Vis-à-vis de la réglementation annuelle, sur l’année 2017 :

Concernant le dioxyde d'azote, aucun dépassement du seuil réglementaire horaire fixé à 200 µg/m3 n’a été observé sur les stations du département de l’Isère en 2017 (la réglementation autorise au maximum 18 heures de dépassement par an de cette valeur). Toutefois, le seuil réglementaire de la valeur annuelle de 40 µg/m3 a été franchi sur les 2 sites de proximité automobile de l’agglomération de Grenoble cette année, rocade sud (44 µg/m3) et grands boulevards (48 µg/m3).

Pour les particules PM10, le seuil réglementaire journalier de 50 µg/m3 a été peu franchi au cours de ce 4ème trimestre en Isère. Le nombre de dépassement annuel pour tous les sites est resté en-dessous du maximum autorisé par la réglementation (au maximum 35 jours de dépassement par an pour ce seuil).

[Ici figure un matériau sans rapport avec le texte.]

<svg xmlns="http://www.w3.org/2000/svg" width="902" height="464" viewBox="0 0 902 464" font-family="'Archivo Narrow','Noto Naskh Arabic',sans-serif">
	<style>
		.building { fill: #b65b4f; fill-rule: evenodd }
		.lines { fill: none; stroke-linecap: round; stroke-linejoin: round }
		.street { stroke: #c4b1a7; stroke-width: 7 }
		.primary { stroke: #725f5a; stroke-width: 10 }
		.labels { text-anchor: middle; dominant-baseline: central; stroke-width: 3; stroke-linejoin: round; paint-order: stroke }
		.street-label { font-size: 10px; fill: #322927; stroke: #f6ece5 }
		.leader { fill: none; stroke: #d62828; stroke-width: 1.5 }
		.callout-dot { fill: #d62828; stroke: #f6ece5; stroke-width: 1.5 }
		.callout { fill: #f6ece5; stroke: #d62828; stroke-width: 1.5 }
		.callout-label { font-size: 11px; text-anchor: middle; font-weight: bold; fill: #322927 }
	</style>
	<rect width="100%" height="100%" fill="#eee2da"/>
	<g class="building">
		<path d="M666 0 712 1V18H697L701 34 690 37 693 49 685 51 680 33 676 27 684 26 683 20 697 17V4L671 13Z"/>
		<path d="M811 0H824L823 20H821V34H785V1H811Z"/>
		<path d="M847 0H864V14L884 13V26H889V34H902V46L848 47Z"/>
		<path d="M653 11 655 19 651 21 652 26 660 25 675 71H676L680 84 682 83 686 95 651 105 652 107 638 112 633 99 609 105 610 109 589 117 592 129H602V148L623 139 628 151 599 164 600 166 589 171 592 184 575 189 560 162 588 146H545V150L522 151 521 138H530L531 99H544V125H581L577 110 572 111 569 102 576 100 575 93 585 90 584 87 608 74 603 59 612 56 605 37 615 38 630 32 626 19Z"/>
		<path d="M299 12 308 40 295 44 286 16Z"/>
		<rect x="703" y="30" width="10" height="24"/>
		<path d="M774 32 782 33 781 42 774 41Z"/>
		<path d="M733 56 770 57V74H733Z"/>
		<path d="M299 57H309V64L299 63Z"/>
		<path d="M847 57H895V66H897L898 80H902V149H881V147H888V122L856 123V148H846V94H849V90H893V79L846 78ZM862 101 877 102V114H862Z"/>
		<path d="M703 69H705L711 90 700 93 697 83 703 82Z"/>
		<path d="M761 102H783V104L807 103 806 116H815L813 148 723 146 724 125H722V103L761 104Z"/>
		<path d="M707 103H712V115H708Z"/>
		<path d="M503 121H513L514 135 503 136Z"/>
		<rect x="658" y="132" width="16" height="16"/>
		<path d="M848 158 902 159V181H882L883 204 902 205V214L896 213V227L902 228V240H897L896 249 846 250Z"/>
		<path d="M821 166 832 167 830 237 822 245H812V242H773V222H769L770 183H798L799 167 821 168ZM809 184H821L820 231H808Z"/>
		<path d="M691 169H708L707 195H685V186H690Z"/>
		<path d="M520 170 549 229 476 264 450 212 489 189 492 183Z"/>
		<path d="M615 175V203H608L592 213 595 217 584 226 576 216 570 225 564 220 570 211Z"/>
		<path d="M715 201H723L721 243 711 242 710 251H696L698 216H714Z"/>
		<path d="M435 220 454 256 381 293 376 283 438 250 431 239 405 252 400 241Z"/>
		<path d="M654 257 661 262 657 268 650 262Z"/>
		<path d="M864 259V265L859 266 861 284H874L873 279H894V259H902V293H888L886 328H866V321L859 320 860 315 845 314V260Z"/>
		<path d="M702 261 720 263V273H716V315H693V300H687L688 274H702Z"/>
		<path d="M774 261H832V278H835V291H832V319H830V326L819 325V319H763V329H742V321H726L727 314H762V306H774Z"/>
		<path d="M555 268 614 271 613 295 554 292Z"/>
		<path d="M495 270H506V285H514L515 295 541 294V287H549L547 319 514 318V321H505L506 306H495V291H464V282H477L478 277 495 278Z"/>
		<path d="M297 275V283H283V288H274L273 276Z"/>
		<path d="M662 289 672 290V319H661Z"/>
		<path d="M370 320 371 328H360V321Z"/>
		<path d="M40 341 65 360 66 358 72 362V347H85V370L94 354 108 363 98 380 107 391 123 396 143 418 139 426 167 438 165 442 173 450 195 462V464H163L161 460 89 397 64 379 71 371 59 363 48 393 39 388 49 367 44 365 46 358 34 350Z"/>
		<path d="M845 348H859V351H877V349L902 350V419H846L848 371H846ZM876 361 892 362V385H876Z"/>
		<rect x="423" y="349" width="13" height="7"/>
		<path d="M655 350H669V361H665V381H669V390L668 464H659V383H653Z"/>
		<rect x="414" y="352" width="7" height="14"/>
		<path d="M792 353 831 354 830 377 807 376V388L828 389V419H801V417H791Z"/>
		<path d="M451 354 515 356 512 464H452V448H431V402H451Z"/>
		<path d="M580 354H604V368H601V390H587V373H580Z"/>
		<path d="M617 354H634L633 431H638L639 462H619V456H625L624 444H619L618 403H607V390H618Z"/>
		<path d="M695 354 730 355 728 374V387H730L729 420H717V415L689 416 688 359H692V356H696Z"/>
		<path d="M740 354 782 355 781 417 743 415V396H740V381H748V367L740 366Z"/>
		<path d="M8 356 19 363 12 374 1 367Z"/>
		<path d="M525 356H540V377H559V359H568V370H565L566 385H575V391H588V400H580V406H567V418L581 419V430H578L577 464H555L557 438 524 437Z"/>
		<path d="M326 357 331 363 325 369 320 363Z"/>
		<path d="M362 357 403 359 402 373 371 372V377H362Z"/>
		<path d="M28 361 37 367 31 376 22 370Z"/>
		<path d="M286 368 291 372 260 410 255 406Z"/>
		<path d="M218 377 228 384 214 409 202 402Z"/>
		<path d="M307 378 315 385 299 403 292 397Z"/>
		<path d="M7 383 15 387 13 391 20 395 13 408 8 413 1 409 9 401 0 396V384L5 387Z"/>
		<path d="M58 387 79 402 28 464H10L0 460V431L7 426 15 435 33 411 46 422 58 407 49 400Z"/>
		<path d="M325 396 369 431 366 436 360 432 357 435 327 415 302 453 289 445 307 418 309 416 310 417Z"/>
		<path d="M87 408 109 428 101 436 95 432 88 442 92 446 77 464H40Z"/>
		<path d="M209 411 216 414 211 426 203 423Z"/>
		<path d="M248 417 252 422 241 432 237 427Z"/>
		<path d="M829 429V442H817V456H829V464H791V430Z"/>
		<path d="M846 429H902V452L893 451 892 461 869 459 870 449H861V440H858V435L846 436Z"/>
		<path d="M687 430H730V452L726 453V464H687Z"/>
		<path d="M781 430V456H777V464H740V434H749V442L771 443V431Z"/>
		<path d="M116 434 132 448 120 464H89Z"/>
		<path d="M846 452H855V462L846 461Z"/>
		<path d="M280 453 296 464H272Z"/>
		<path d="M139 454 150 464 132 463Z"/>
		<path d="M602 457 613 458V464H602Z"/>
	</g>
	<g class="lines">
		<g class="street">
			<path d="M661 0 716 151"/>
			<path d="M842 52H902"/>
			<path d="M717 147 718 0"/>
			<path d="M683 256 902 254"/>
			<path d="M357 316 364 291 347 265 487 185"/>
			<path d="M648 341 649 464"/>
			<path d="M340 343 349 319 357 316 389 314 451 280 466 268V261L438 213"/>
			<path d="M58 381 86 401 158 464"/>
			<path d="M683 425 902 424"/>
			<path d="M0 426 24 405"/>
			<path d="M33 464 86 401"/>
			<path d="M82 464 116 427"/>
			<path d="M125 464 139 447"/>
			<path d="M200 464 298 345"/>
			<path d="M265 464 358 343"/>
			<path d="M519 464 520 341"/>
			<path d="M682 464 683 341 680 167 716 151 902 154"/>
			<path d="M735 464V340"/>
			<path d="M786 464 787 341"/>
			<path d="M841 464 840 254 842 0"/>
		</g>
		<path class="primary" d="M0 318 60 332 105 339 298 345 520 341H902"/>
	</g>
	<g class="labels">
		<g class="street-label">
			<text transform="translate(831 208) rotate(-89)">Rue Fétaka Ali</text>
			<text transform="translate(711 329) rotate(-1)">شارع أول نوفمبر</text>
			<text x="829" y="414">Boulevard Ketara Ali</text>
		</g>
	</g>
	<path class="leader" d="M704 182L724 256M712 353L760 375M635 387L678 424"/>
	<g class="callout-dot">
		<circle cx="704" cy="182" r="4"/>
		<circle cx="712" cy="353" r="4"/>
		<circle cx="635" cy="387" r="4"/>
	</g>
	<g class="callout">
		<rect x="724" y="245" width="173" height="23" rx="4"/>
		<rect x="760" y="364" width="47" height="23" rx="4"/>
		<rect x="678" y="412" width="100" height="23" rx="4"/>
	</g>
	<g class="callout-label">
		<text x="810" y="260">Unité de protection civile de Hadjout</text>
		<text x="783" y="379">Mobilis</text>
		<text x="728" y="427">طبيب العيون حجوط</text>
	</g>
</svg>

Pour l'ozone, le seuil journalier pour la protection de la santé fixé à 120 µg/m3 sur 8 heures a été franchi sur plusieurs stations de mesure. Ce seuil à ne pas dépasser plus de 25 jours par an (valeur cible), a été franchi sur le site périurbain de Grésivaudan (27 jours), de Vif (32 jours) et de Champs-sur-Drac (37 jours).

Pour le dioxyde de soufre, 6 dépassements des seuils réglementaires horaires sur le site des Roches des Condrieu entre avril et décembre (la réglementation autorise au maximum 24 dépassements du 350 µg/m3 en valeur horaire et 3 dépassements du 125 µg/m3 en valeur journalière).